*** Opening Records shown ***

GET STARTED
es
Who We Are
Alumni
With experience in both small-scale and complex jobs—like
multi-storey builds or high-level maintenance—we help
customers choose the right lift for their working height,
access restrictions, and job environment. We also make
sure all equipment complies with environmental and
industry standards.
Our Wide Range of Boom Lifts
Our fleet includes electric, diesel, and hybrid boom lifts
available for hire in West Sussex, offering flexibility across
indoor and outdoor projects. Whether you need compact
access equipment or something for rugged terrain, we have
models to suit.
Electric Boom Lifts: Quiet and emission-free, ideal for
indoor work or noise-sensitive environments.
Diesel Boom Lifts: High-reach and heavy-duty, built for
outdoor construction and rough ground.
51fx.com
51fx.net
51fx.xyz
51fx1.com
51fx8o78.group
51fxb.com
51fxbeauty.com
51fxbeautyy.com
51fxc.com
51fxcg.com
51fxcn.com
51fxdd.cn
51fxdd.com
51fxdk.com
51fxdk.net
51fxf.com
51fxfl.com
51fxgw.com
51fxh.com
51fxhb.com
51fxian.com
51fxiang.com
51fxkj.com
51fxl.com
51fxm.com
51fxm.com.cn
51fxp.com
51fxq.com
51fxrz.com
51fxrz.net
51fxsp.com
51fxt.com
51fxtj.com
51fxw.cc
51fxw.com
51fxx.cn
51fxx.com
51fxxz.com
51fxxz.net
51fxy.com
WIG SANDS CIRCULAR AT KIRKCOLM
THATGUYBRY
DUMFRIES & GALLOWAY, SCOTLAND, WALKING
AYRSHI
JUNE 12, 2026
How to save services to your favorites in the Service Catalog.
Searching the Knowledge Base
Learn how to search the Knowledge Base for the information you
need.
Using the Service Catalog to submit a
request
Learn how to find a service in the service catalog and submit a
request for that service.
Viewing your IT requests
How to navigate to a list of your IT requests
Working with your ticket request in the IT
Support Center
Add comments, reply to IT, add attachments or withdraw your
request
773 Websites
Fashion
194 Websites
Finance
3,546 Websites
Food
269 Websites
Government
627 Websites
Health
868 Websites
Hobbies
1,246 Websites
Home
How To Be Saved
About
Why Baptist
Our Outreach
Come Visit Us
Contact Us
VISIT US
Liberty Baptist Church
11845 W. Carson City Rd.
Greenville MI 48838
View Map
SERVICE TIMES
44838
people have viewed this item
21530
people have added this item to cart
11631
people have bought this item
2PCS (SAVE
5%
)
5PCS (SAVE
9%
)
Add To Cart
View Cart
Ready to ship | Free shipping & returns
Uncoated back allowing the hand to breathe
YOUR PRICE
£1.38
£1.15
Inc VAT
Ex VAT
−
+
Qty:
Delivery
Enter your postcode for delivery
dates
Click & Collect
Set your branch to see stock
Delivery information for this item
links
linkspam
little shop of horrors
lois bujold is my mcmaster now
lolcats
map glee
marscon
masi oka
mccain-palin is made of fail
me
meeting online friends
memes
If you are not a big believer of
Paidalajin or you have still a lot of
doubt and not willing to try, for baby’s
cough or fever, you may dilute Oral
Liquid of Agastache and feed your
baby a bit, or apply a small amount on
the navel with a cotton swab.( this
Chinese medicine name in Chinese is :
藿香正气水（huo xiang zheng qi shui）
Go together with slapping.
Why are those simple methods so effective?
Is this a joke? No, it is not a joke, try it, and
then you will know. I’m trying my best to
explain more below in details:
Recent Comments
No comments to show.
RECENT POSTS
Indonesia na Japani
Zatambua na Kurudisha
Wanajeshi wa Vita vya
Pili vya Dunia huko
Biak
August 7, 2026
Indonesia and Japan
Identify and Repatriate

*** Closing Records shown ***

▸ Required action
Type out the material above once more, exactly.

▸ Response for this exercise
GET STARTED
es
Who We Are
Alumni
With experience in both small-scale and complex jobs—like
multi-storey builds or high-level maintenance—we help
customers choose the right lift for their working height,
access restrictions, and job environment. We also make
sure all equipment complies with environmental and
industry standards.
Our Wide Range of Boom Lifts
Our fleet includes electric, diesel, and hybrid boom lifts
available for hire in West Sussex, offering flexibility across
indoor and outdoor projects. Whether you need compact
access equipment or something for rugged terrain, we have
models to suit.
Electric Boom Lifts: Quiet and emission-free, ideal for
indoor work or noise-sensitive environments.
Diesel Boom Lifts: High-reach and heavy-duty, built for
outdoor construction and rough ground.
51fx.com
51fx.net
51fx.xyz
51fx1.com
51fx8o78.group
51fxb.com
51fxbeauty.com
51fxbeautyy.com
51fxc.com
51fxcg.com
51fxcn.com
51fxdd.cn
51fxdd.com
51fxdk.com
51fxdk.net
51fxf.com
51fxfl.com
51fxgw.com
51fxh.com
51fxhb.com
51fxian.com
51fxiang.com
51fxkj.com
51fxl.com
51fxm.com
51fxm.com.cn
51fxp.com
51fxq.com
51fxrz.com
51fxrz.net
51fxsp.com
51fxt.com
51fxtj.com
51fxw.cc
51fxw.com
51fxx.cn
51fxx.com
51fxxz.com
51fxxz.net
51fxy.com
WIG SANDS CIRCULAR AT KIRKCOLM
THATGUYBRY
DUMFRIES & GALLOWAY, SCOTLAND, WALKING
AYRSHI
JUNE 12, 2026
How to save services to your favorites in the Service Catalog.
Searching the Knowledge Base
Learn how to search the Knowledge Base for the information you
need.
Using the Service Catalog to submit a
request
Learn how to find a service in the service catalog and submit a
request for that service.
Viewing your IT requests
How to navigate to a list of your IT requests
Working with your ticket request in the IT
Support Center
Add comments, reply to IT, add attachments or withdraw your
request
773 Websites
Fashion
194 Websites
Finance
3,546 Websites
Food
269 Websites
Government
627 Websites
Health
868 Websites
Hobbies
1,246 Websites
Home
How To Be Saved
About
Why Baptist
Our Outreach
Come Visit Us
Contact Us
VISIT US
Liberty Baptist Church
11845 W. Carson City Rd.
Greenville MI 48838
View Map
SERVICE TIMES
44838
people have viewed this item
21530
people have added this item to cart
11631
people have bought this item
2PCS (SAVE
5%
)
5PCS (SAVE
9%
)
Add To Cart
View Cart
Ready to ship | Free shipping & returns
Uncoated back allowing the hand to breathe
YOUR PRICE
£1.38
£1.15
Inc VAT
Ex VAT
−
+
Qty:
Delivery
Enter your postcode for delivery
dates
Click & Collect
Set your branch to see stock
Delivery information for this item
links
linkspam
little shop of horrors
lois bujold is my mcmaster now
lolcats
map glee
marscon
masi oka
mccain-palin is made of fail
me
meeting online friends
memes
If you are not a big believer of
Paidalajin or you have still a lot of
doubt and not willing to try, for baby’s
cough or fever, you may dilute Oral
Liquid of Agastache and feed your
baby a bit, or apply a small amount on
the navel with a cotton swab.( this
Chinese medicine name in Chinese is :
藿香正气水（huo xiang zheng qi shui）
Go together with slapping.
Why are those simple methods so effective?
Is this a joke? No, it is not a joke, try it, and
then you will know. I’m trying my best to
explain more below in details:
Recent Comments
No comments to show.
RECENT POSTS
Indonesia na Japani
Zatambua na Kurudisha
Wanajeshi wa Vita vya
Pili vya Dunia huko
Biak
August 7, 2026
Indonesia and Japan
Identify and Repatriate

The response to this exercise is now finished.